The most consequential difference in this group is the panel technology. The Samsung QN65LS03FAF uses a QLED LED-backlit LCD panel, while the Sony Bravia K-65XR80M2 uses an OLED panel. In practice, OLED produces true per-pixel lighting — meaning perfect blacks and theoretically infinite contrast — whereas QLED relies on a backlight that, even with local dimming, cannot fully eliminate light bleed in dark scenes. For cinematic or dark-room viewing, OLED has a structural advantage that no spec number can fully capture.
On refresh rate, the Samsung holds a clear edge at 144Hz versus the Sony's 120Hz. For fast-motion content — competitive gaming or high-frame-rate sports — 144Hz provides a measurably smoother experience. HDR ecosystem support splits the two products along studio allegiance lines: the Samsung backs HDR10+ (preferred by Amazon and Samsung content), while the Sony backs Dolby Vision (the dominant format on Netflix, Apple TV+, and Disney+).

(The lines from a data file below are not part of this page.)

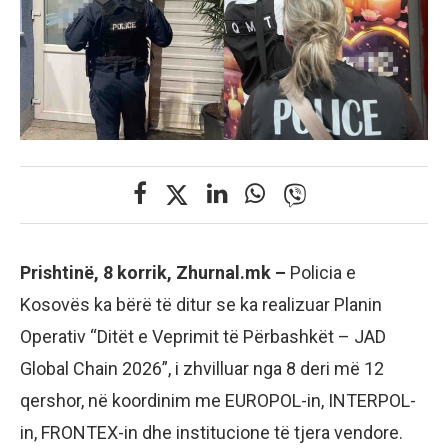
Prishtinë, 8 korrik, Zhurnal.mk –
Policia e
Kosovës ka bërë të ditur se ka realizuar Planin
Operativ “Ditët e Veprimit të Përbashkët – JAD
Global Chain 2026”, i zhvilluar nga 8 deri më 12
qershor, në koordinim me EUROPOL-in, INTERPOL-
in, FRONTEX-in dhe institucione të tjera vendore.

Neither format is universally superior in encoding quality, but Dolby Vision's wider streaming platform adoption gives the Sony a practical edge for most subscription-service viewers.

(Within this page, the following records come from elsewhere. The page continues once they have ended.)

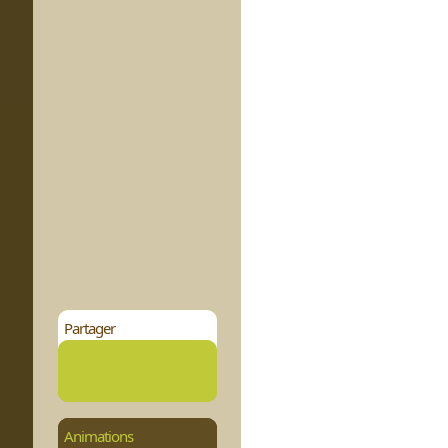
Partager
Animations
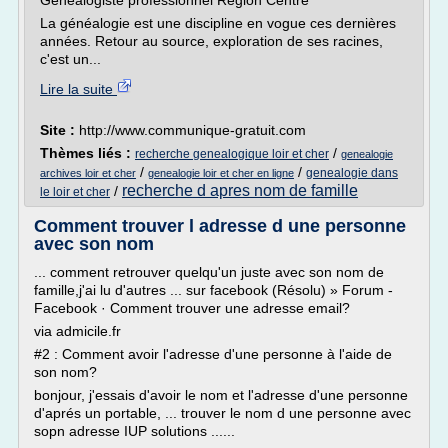
Généalogiste professionnel Région Centre
La généalogie est une discipline en vogue ces dernières
années. Retour au source, exploration de ses racines,
c'est un...
Lire la suite
Site :
http://www.communique-gratuit.com
Thèmes liés :
/
recherche genealogique loir et cher
genealogie
/
/
genealogie dans
archives loir et cher
genealogie loir et cher en ligne
recherche d apres nom de famille
/
le loir et cher
Comment trouver l adresse d une personne
avec son nom
... comment retrouver quelqu'un juste avec son nom de
famille,j'ai lu d'autres ... sur facebook (Résolu) » Forum -
Facebook · Comment trouver une adresse email?
via admicile.fr
#2 : Comment avoir l'adresse d'une personne à l'aide de
son nom?
bonjour, j'essais d'avoir le nom et l'adresse d'une personne
d'aprés un portable, ... trouver le nom d une personne avec
sopn adresse IUP solutions ......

All remaining specs are identical: both deliver 4K at 68 ppi, 10-bit color depth, 1.07 billion colors, HLG support, anti-reflection coating, an ambient light sensor, and full 178° viewing angles in both axes. Overall, the Sony has a structural display-quality advantage through OLED and broader HDR streaming coverage, while the Samsung counters with a higher refresh rate that matters most in gaming contexts.